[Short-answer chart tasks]
:::

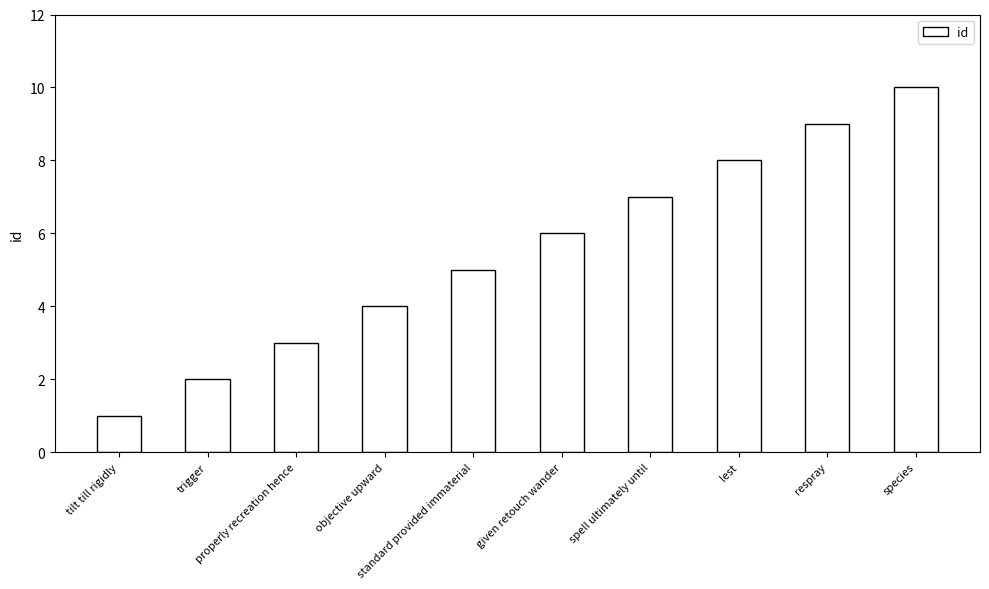

How many data points does each series have?

10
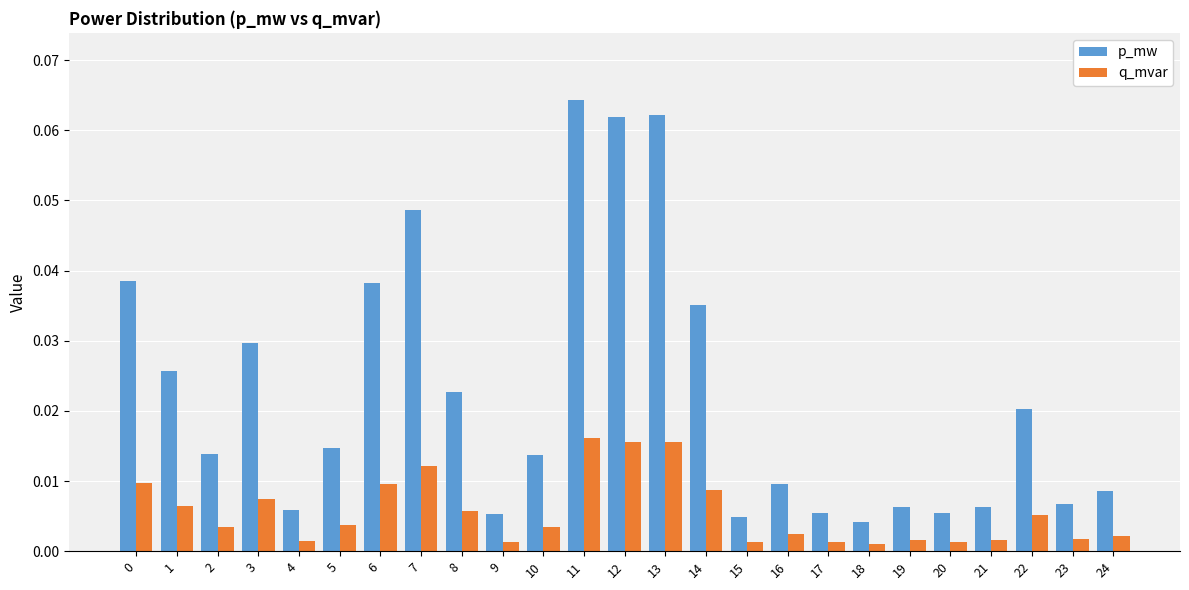

Rank the series at 13 from highest to lowest value.

p_mw, q_mvar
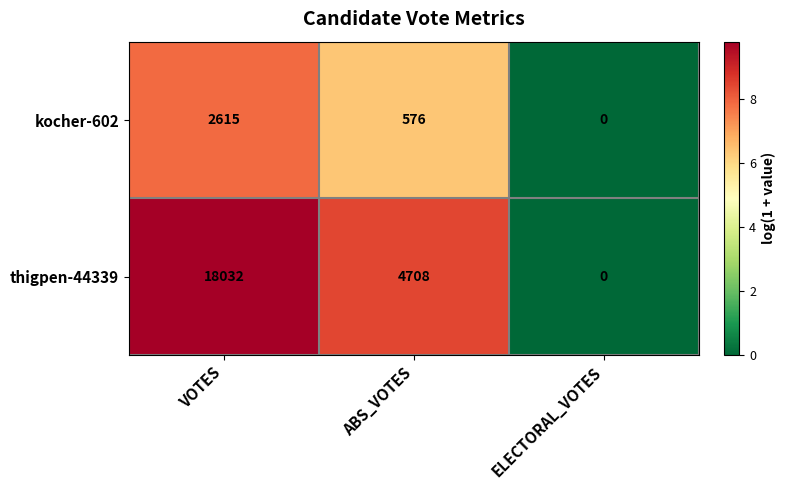

At which category does the chart reach its peak across all series?

VOTES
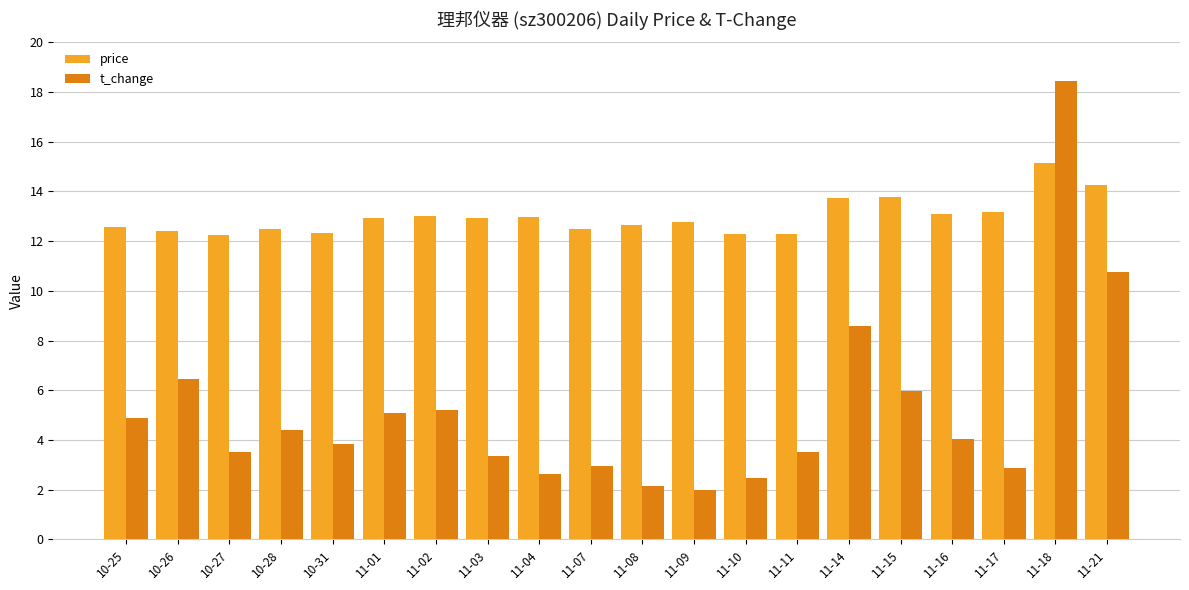

What is the difference between the second highest and second lowest values in the t_change series?

8.6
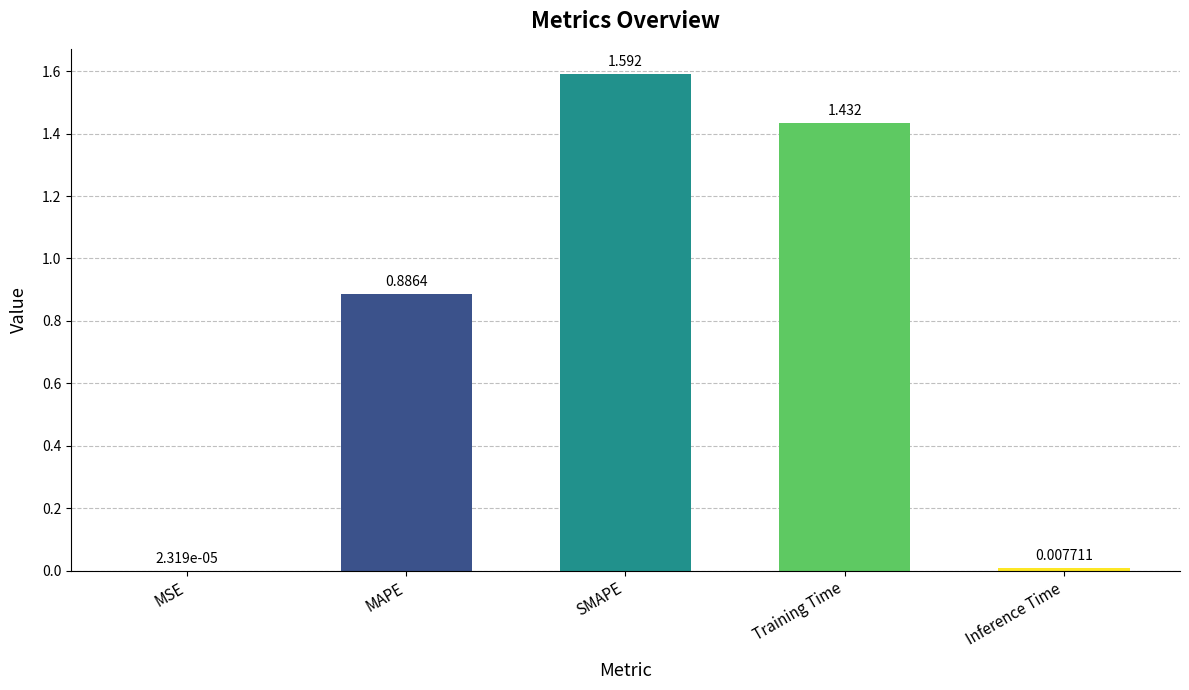

What is the average value?

0.8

:::

§ Exercise prompt
Swap every "series" in the lines above for "data set", keep everything else the same, and leave out the pictures.

§ Response for this exercise
How many data points does each data set have?

10

Rank the data set at 13 from highest to lowest value.

p_mw, q_mvar

At which category does the chart reach its peak across all data set?

VOTES

What is the difference between the second highest and second lowest values in the t_change data set?

8.6

What is the average value?

0.8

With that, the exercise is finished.